You know how some authors, especially fantasy authors doing the whole spiritual-magic gig, will bring forward the "all gods are really one god, because uber-god is Goodness/Light/Love/Insert-virtue-here" trope? (Eg. Katherine Kurtz and Mercedes Lackey.) You know what that really reminds me of? That deeply horrifying short story Barbara Hambly wrote for Gaiman's Sandman anthology, "Each Damp Thing". There's just something intensely cannibalistic about the sentiment, especially in the mouth of a member of a culturally imperialist group. It's like syncretism turned inside out--not preserving individual practices, but taking away their weight until they can be waved off as surface trappings.

I've seen the principle argued persuasively in actual theology, notably some branches of Judaism. But the Western literary expression of it generally seems to be all about appropriation and how reincarnation can magically erase ethnic, cultural, and religious boundaries, totally ignoring the implications of actual lived experience and memory in each life.
chronolith: (Default)

[personal profile] chronolith 2010-06-09 06:14 pm (UTC)(link)
Bypassing the serious discussion of theology because I can't talk about it long and still stay gruntled: i really do want to read a story about cannablistic gods and the only reason the West has one god is because he ran around eating all the others.
chronolith: (johnny rotten)

[personal profile] chronolith 2010-06-09 07:10 pm (UTC)(link)
I have never read this short story, but if I get some breathing room I might be tempted to do so.

Honestly, the only reason that Christianity is so all over the place is because 'His' follows ran around 'eating' other cultures. No reason the god shouldn't follow the followers, yes/no?
adalger: Earthrise as seen from the moon, captured on camera by the crew of Apollo 16 (Default)

[personal profile] adalger 2010-06-09 06:33 pm (UTC)(link)
That would be ... Small Gods, by Terry Pratchett, more or less.
chronolith: (Default)

[personal profile] chronolith 2010-06-09 07:09 pm (UTC)(link)
Yes, but that isn't the West, that's Discworld. And I do know about Terry Pratchett.

What I want is the Judeao-Christian god being the One God only because he ate everyone else. A wee bit darker than Mr.
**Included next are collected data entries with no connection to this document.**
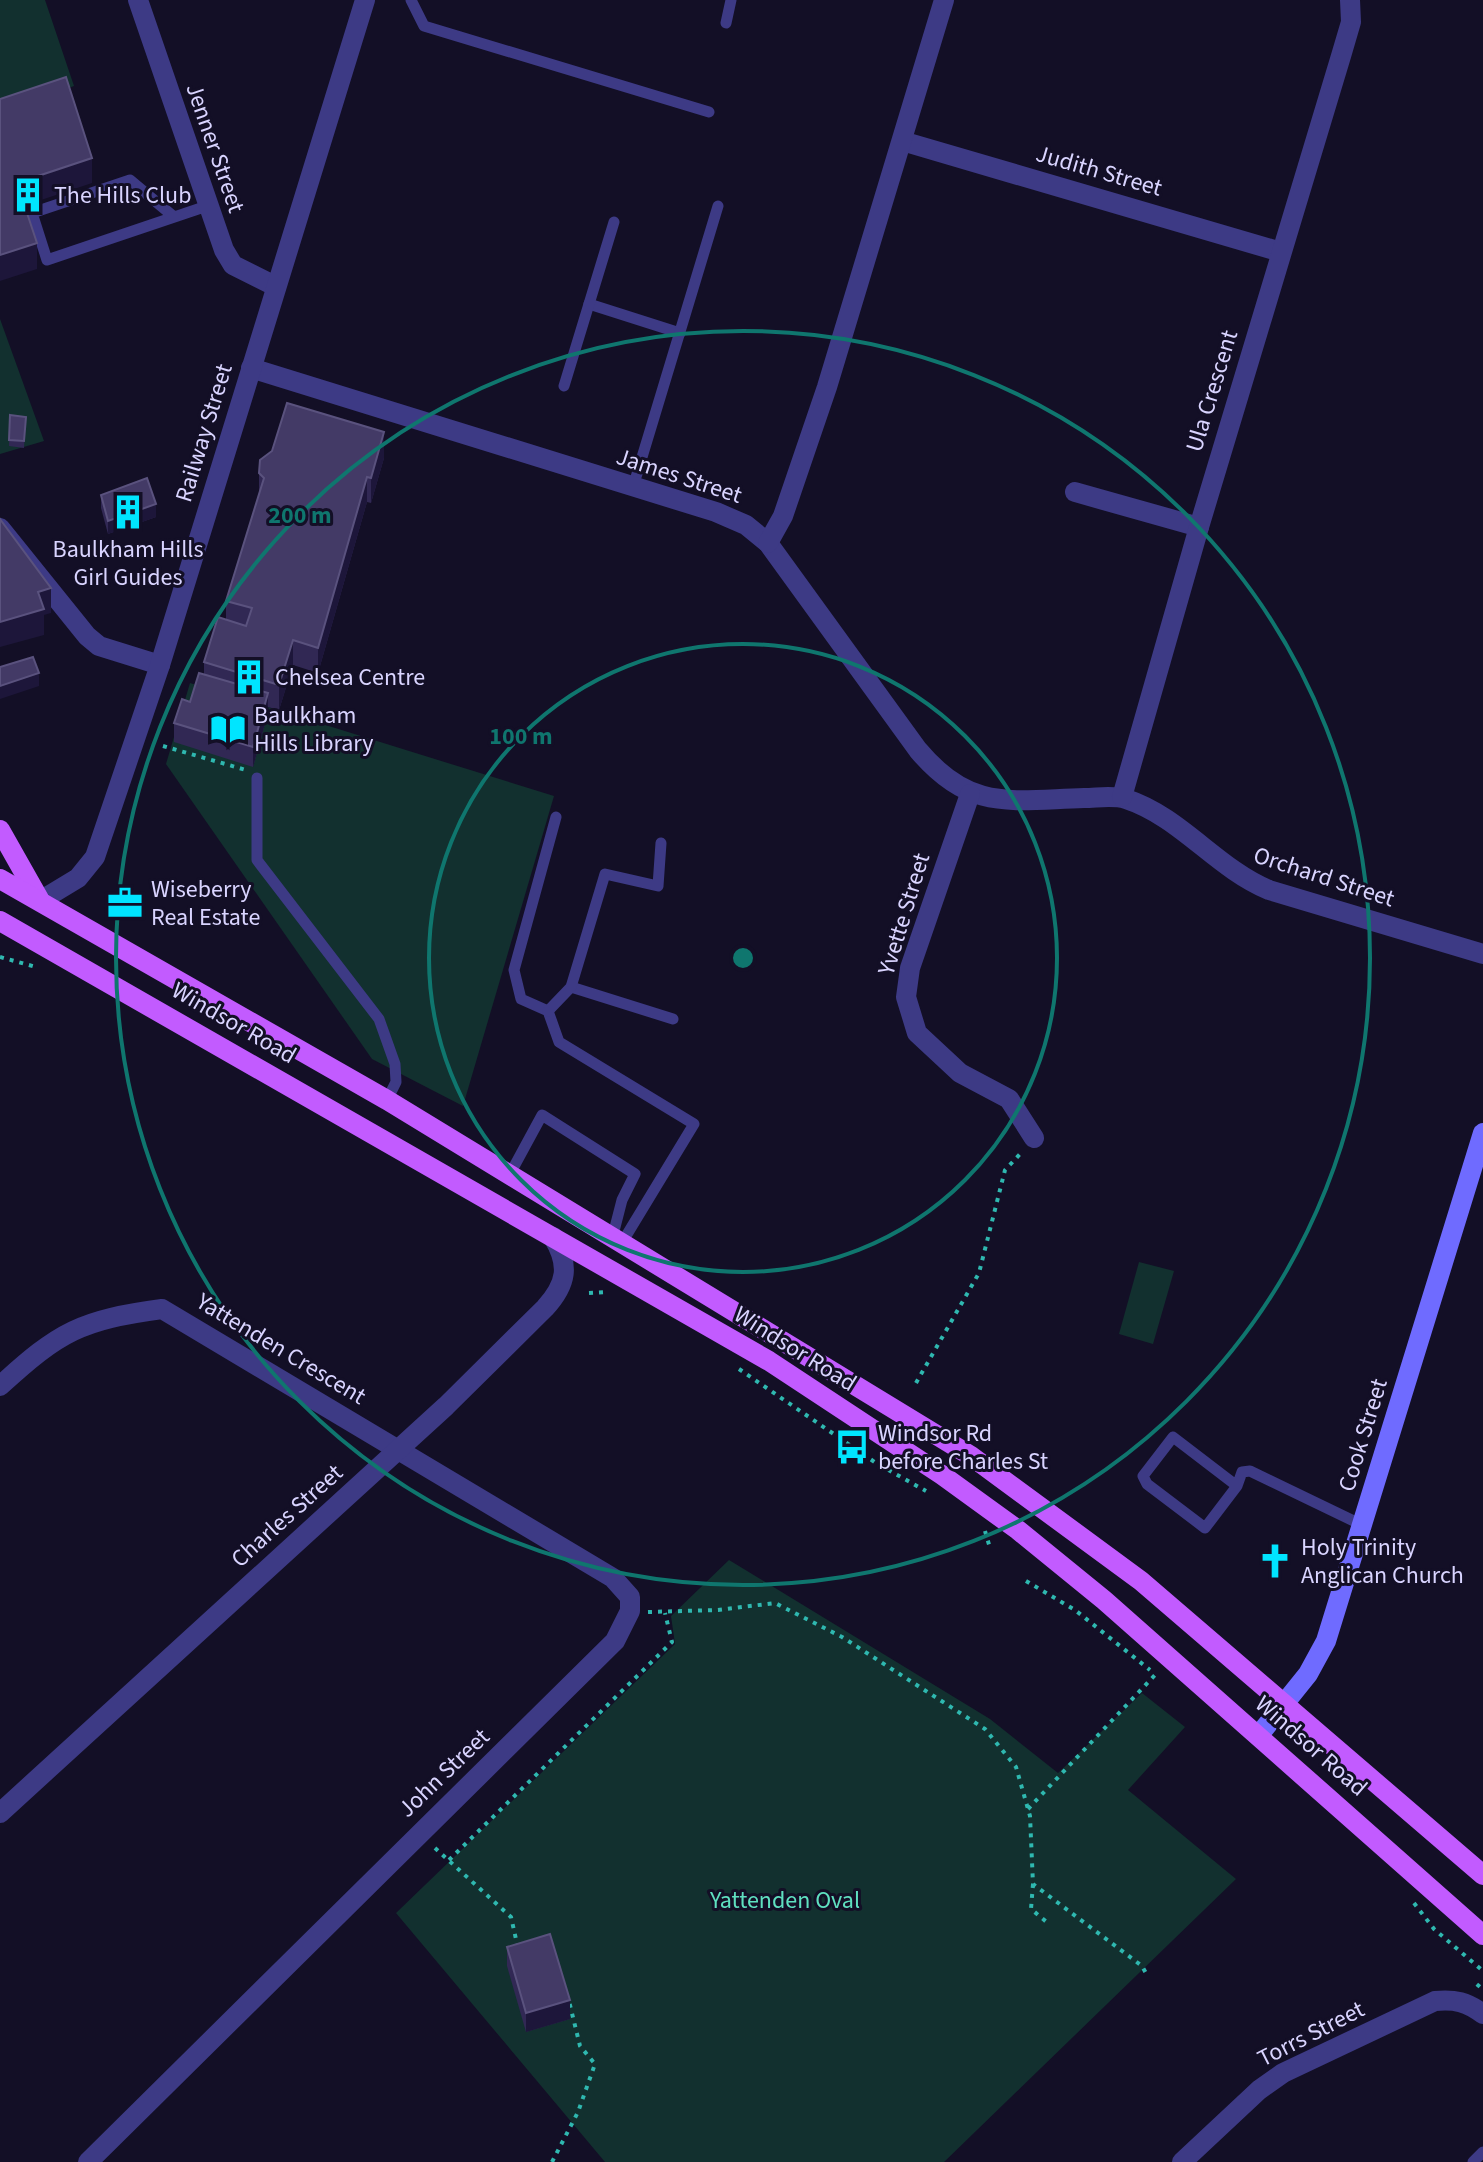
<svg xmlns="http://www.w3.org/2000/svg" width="1483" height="2162" font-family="'Source Sans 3',sans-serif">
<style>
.green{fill:#12302f}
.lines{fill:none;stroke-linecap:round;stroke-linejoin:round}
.path{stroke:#2fb8b0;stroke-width:4;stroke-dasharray:4 6;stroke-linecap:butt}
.lane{stroke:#3d3a85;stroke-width:11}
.street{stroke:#3d3a85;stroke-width:20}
.secondary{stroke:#6f6bff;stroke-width:20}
.primary{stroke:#c25bff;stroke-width:20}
.wall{fill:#312854}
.shaded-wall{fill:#1d163a}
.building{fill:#433a66;stroke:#5a527e;stroke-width:2}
.ring{fill:none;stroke:#0f766e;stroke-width:4}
.labels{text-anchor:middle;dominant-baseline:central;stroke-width:6;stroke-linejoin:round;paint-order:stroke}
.street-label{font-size:24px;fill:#d9d4ff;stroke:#130f26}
.poi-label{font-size:24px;fill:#d9d4ff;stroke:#130f26;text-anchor:start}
.park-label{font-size:24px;fill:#5fe0c0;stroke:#130f26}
.centre{fill:#0f766e;stroke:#130f26;stroke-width:4}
.ring-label{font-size:24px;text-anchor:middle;font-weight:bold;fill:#0f766e;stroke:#130f26;stroke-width:6;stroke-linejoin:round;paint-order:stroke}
</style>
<rect width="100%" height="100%" fill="#130f26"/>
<!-- green -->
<g class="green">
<path d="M0,0H45L74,86L0,111Z"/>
<path d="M0,319L44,441L0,454Z"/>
<path d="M190,683L554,796L463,1106L372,1059L166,764Z"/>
<path d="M1139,1262L1174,1271L1153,1344L1119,1334Z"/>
<path d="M729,1560L990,1719L1058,1773L1142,1693L1185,1727L1128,1790L1236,1879L944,2162H605L396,1913L675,1644L671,1616Z"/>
</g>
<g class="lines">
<!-- path -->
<g class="path">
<path d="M163,746L246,770"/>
<path d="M0,957L36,967"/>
<path d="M589,1293L607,1292"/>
<path d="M739,1369L876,1463L926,1491"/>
<path d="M916,1383L979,1273L1005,1170L1022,1152"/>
<path d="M985,1531L990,1548"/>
<path d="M1026,1581L1075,1610L1150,1670"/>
<path d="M648,1612L718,1610L775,1603L842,1637L985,1729L1016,1767L1030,1816L1033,1884L1142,1966L1148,1977"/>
<path d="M1028,1809L1156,1674"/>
<path d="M435,1848L511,1917L518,1948"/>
<path d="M449,1860L672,1642L665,1613"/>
<path d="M1033,1884L1031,1909L1049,1924"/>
<path d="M1414,1903L1434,1929L1483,1971"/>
<path d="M1477,1987L1483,1980"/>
<path d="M552,2162L578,2112L595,2064L580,2046L569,2001"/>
</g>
<!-- lane -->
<g class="lane">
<path d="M411,0L424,26L709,112"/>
<path d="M726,23L731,0"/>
<path d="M173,216L130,180L32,213L47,260L207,206"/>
<path d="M589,304L680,333"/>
<path d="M564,386L614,222"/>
<path d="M633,487L718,206"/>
<path d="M257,778V860L379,1019L395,1064L396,1082L387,1100"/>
<path d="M556,817L514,970L521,999L548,1011L559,1042L694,1124L623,1241"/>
<path d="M571,987L673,1019"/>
<path d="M548,1011L571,987L605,874L658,886L661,843"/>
<path d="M510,1174L542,1115L635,1174L622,1200L613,1235"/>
<path d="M1237,1486L1173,1437L1143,1476L1147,1484L1205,1528L1237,1486L1242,1472L1250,1471L1362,1525"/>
<path d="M1473,2162L1483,2152"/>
</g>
<!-- street -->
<g class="street">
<path d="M138,0L224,250L233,265L275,286"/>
<path d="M902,141L1281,252"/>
<path d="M251,368L716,512L746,525L768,543L918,750C970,812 1010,800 1084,798C1097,798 1114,795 1126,799C1181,817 1216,868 1269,890L1483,954"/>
<path d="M1075,492L1199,527"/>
<path d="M0,528L87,636L99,646L160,665"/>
<path d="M768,543L783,516L827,387L944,0"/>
<path d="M970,794L910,968L906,997L917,1033L960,1073L1009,1099L1034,1138"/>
<path d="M1122,797L1199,527L1341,56L1351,22L1350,0"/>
<path d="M40,901L78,878L95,857L160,665L365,0"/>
<path d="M0,1386C60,1331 81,1320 162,1309L613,1578L630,1597V1611L615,1641L88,2162"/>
<path d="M0,1813L446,1406L545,1308C567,1284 570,1265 553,1237"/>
<path d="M1182,2162L1259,2090L1283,2073L1435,2001C1455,1999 1467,2002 1483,2014"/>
</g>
<!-- secondary -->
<path class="secondary" d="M1259,1735L1308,1674L1326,1641L1483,1133"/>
<!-- primary -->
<g class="primary">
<path d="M0,830L39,899"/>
<path d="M0,879L387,1100L971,1456L1141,1581L1483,1875"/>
<path d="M0,921L769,1361L942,1475L1018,1530L1104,1600L1483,1935"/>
</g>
</g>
<!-- wall -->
<g class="wall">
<path d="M10,415L26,417L24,448L9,446Z"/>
<path d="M272,451L384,458L371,503L367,502L318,673L293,665L279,710L268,707V713L253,767L174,742V723L190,702L204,675V662L226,620V601L259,494V473Z"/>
<path d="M101,495L156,517L108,534L101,508Z"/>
<path d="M507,1947L570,2019L526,2032L507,1966Z"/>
</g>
<!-- shaded-wall -->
<g class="shaded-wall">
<path d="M92,158V183L17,208V183Z"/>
<path d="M37,243V269L0,281V255Z"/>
<path d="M384,432V458L371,503V478Z"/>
<path d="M367,477V502L318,673V648Z"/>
<path d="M156,504V517L108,534V521Z"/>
<path d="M51,588V613L44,615V635L0,647V622L38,592Z"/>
<path d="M293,640V665L279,710V685Z"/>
<path d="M39,673V686L0,699V686Z"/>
<path d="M268,693V713L253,767V747Z"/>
<path d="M570,2000V2019L526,2032V2013Z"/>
</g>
<!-- building -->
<g class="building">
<path d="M66,77L92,158L17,183L37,243L0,255V99Z"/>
<path d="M287,403L384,432L371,478L367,477L318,648L293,640L279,685L204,662L218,617L246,626L252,608L226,601L264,478L259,473L260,460L272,451Z"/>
<path d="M10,415L26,417L24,441L9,440Z"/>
<path d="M147,478L156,504L108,521L101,495Z"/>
<path d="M0,519L51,588L38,592L44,609L0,622Z"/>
<path d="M33,657L39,673L0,686V667Z"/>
<path d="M199,673L268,693L253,747L174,723L182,699L190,702Z"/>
<path d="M550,1934L570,2000L526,2013L507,1947Z"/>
</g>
<!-- distance rings -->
<g class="ring">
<circle cx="743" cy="958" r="314"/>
<circle cx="743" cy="958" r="627"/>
</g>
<!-- icons -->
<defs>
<g id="building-bare" transform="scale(2.76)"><path d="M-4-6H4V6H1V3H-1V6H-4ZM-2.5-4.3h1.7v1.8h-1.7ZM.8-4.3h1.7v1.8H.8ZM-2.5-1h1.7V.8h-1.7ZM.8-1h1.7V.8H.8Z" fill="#00e5ff" stroke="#130f26" stroke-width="2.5" paint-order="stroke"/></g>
<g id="library-bare" transform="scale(2.76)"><path d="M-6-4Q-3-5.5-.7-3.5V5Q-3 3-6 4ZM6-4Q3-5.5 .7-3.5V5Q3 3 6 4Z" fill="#00e5ff" stroke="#130f26" stroke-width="2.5" paint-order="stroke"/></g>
<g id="office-bare" transform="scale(2.76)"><path d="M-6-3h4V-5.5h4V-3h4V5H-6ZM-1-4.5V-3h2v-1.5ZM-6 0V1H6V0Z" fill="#00e5ff" stroke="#130f26" stroke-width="2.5" paint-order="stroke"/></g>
<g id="bus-bare" transform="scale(2.76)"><path d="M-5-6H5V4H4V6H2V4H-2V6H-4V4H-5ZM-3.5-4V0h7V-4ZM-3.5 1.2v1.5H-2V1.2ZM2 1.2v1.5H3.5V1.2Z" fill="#00e5ff" stroke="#130f26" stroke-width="2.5" paint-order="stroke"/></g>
<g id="church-bare" transform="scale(2.76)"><path d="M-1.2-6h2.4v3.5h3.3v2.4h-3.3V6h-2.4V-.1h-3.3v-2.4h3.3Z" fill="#00e5ff" stroke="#130f26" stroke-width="2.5" paint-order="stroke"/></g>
</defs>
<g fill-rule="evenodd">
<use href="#building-bare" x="28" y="195"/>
<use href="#building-bare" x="128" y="512"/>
<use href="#building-bare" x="249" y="677"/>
<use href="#library-bare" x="228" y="729"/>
<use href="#office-bare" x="125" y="903"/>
<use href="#bus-bare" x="852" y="1447"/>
<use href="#church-bare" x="1275" y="1561"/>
</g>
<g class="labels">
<!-- street labels -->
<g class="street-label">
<text transform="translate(215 148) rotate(71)">Jenner Street</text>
<text transform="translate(1099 171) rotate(16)">Judith Street</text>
<text transform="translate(1212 391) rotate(-73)">Ula Crescent</text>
<text transform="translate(204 433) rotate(-73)">Railway Street</text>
<text transform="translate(679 476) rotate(18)">James Street</text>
<text transform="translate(1324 877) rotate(18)">Orchard Street</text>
<text transform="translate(904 914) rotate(-73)">Yvette Street</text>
<text transform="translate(234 1023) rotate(30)">Windsor Road</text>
<text transform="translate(281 1349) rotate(31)">Yattenden Crescent</text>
<text transform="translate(795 1349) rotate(32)">Windsor Road</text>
<text transform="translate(1363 1435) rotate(-73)">Cook Street</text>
<text transform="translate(287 1516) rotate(-42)">Charles Street</text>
<text transform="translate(1311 1746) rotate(41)">Windsor Road</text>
<text transform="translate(444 1773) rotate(-44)">John Street</text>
<text transform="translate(1311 2034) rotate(-27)">Torrs Street</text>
</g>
<!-- poi labels -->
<g class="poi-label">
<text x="54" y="195">The Hills Club</text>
<text x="128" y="549" text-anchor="middle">Baulkham Hills<tspan x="128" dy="28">Girl Guides</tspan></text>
<text x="275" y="677">Chelsea Centre</text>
<text x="254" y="715">Baulkham<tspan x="254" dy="28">Hills Library</tspan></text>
<text x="151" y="889">Wiseberry<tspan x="151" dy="28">Real Estate</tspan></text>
<text x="878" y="1433">Windsor Rd<tspan x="878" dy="28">before Charles St</tspan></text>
<text x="1301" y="1547">Holy Trinity<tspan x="1301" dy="28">Anglican Church</tspan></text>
</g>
<!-- park labels -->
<g class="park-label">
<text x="785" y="1900">Yattenden Oval</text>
</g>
</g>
<circle cx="743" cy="958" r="12" class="centre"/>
<g class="ring-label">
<text x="300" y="523">200 m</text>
<text x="521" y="744">100 m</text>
</g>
</svg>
Pratchett generally goes. (Though lord knows he got pretty dark in someways with Night Watch
adalger: Earthrise as seen from the moon, captured on camera by the crew of Apollo 16 (Default)

[personal profile] adalger 2010-06-09 07:31 pm (UTC)(link)
Ah, you want to see it more literal. American Gods ventures into that territory, darkness and all, but doesn't quite go all the way where you're looking.

Now I have a plot fox. It's skulking along the baseboard, behind the bits and pieces of furniture disassembled for storage, stalking the bunnies and waiting its moment. Soon, like a cannibalistic Judeo-Christian-Muslim God, it will be the One True Plot giving orders to my Muse as its prophet.
love: (Default)

[personal profile] love 2010-06-10 01:14 am (UTC)(link)
Not quite exactly the same thing, but The God Engines by John Scalzi ventures very closely into this territory. He doesn't go so far as to actually say the One God is Judeao-Christian, but there are hints.